Incidentally, this is an important lesson in how propaganda works. Taking a hard look at the evidence in a complicated story and coming to a measured conclusion with all the proper caveats is tedious and boring. Seizing on a convenient half- or quarter- or twentieth-truth, or straight-up falsehood, and loudly repeating it 10 million times sticks in people's minds. It works even better if you take that wrong belief, declare it to be proved beyond any question 10 million more times, and start furiously demanding recriminations from people who disagree with you.
Thus, through a sustained campaign of ideological battering, Russiagate basically became a non-story on the left. People either came to believe that it was all nonsense, or they got so fed up with arguing with aggressive bad-faith B.S. that they figured it wasn't worth the bother. It was particularly jarring coming from Greenwald, who wrote an entire book back in 2011 about elite impunity with an extensive discussion about the Iran-Contra coverup — in which Barr was a central player. But when it was convenient to believe so, suddenly Barr was a reliable source.
Moreover, this stance was pretty much exactly what Trump himself and his corrupt cronies said about the story.
So, with moderate factions either way out over their skis or losing interest in the story, and the far right and some on the left agreeing it was not even real, the mainstream press largely lost interest as well. The SSCI report did get coverage, but it was largely perfunctory — wondering if voters would care about the story at all.

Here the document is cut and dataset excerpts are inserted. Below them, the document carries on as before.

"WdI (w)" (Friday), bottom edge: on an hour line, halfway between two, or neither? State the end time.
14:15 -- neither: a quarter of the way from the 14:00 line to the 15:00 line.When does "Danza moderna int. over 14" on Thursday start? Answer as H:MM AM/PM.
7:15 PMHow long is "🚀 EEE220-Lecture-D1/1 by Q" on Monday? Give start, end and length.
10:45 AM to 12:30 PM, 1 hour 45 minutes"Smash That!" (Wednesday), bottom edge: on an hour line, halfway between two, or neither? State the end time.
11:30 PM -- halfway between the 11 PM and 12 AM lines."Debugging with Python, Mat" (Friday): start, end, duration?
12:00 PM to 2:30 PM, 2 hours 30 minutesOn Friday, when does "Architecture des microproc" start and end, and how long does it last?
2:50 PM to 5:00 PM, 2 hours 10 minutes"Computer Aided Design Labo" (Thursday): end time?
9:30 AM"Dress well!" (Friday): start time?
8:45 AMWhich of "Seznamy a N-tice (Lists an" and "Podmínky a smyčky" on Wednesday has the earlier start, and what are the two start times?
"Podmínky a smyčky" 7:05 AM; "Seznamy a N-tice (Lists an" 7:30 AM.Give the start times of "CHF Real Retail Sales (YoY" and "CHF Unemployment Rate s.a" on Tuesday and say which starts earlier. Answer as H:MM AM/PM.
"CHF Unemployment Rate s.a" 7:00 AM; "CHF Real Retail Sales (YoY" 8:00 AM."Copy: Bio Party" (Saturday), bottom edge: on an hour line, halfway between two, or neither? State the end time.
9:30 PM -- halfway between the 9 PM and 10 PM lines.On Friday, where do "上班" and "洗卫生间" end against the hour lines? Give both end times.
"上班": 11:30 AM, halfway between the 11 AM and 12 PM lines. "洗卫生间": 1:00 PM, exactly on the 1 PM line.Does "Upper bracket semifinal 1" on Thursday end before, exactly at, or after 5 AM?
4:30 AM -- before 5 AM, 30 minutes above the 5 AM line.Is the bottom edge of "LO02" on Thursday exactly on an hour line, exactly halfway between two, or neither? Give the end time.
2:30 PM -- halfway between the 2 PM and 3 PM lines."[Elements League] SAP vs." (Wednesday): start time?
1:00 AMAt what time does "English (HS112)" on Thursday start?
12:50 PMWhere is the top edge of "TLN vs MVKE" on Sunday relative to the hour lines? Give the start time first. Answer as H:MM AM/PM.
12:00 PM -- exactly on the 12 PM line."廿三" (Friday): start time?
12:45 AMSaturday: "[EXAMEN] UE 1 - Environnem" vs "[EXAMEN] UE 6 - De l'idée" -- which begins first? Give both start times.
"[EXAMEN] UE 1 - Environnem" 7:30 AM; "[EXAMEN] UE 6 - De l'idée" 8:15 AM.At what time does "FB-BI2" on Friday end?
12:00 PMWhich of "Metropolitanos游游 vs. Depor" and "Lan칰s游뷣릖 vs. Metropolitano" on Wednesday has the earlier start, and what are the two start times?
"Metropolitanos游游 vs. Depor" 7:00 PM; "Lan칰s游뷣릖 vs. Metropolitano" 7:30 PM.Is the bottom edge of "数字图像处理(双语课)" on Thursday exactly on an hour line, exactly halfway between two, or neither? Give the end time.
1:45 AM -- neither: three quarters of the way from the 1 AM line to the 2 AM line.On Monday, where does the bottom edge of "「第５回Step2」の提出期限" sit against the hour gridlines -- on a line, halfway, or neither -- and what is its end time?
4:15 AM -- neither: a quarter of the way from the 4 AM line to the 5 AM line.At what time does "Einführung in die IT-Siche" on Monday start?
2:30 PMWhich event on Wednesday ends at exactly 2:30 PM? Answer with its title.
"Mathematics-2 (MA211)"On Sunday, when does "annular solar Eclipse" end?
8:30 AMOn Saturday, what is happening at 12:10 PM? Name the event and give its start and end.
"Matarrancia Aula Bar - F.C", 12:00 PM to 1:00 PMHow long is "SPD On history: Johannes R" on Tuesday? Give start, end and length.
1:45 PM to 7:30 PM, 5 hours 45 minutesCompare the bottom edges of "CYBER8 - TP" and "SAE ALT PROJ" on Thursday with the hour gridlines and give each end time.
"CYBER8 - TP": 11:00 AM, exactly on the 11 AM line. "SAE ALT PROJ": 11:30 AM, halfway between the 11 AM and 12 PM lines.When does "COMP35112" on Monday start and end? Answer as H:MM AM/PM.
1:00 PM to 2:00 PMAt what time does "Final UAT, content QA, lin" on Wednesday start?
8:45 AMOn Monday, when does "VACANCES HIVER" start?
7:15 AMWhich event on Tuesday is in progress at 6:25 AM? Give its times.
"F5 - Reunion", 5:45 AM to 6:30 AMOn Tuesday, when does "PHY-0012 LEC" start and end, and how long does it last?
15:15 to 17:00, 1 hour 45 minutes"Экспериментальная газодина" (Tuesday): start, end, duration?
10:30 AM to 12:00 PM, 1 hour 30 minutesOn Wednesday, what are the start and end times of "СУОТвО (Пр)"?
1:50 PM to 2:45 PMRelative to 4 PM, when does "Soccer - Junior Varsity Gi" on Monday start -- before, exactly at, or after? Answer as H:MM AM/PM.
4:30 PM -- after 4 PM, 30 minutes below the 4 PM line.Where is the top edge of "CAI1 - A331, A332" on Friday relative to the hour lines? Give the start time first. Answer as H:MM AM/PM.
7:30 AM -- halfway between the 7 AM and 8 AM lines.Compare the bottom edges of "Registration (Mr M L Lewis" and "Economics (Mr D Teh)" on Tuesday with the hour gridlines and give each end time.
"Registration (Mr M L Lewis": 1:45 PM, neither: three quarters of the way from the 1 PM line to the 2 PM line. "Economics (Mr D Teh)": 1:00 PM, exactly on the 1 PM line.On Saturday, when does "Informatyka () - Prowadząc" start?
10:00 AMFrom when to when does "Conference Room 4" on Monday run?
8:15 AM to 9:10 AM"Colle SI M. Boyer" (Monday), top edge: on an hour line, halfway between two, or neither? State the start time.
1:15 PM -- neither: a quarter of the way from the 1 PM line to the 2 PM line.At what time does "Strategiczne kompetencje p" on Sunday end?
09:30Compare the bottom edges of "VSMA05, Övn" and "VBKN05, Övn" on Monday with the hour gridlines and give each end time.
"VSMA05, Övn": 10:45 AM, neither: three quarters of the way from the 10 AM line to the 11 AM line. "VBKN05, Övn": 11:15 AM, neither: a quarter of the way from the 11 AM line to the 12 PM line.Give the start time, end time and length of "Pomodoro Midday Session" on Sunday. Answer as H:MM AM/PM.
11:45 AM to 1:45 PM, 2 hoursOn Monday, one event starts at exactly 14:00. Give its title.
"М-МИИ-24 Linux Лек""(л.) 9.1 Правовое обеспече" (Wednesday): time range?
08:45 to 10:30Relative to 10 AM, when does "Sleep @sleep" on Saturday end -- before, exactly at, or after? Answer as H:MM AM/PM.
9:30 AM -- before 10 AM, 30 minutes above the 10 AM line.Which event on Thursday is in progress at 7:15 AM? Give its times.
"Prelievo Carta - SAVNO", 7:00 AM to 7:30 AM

The fact that a literally murderous right-wing autocrat meddled in the American political system and is very probably doing so again is a genuinely difficult analytical challenge. On the one hand, the neocons are wrong in their conclusions. Aggressive confrontation with Putin is half the reason the U.S. got into this mess in the first place, and what the U.S. needs above all right now is de-escalation and diplomacy, especially given how tensions have ratcheted up between American and Russian forces on the ground in various places (apparently over disputes regarding control of Syria).
But on the other hand, the left contrarians are also wrong. This is not a fake, overhyped story — on the contrary, it's one of the biggest stories of political corruption and white-collar criminality in decades, and should by rights be towards the top of the Trump administration's very long list of crimes.
Finally, contrary to the hopes of the center-left, Trump will not be held to account by a Senate committee or law enforcement agencies on their own. The only way for it to happen at this point is for Joe Biden to win the presidency and then commit to exercising his power to make it happen. Greenwald was right about elite impunity in 2011 (as was Taibbi when he wrote a similar book in 2014). It was a terrible mistake for President Obama to sweep all the Bush administration's torture crimes under the rug, and doing so again with Trump's record might well doom America's democratic institutions. When people in power get away with crimes, sooner or later outright criminals will get into high office and start stealing elections.
Biden is probably going to resist seriously investigating Trump. It would help encourage him if all Americans in favor of the rule of law could agree that his crimes are, in fact, crimes, even if it means momentarily agreeing with some MSNBC liberals.
CORRECTION: This article originally misstated the timing of Matt Taibbi's comparison of Russiagate to WMDs. The article also originally mischaracterized Deripaska's connection to the 2016 hack. Both mistakes have been corrected. The Week regrets the errors.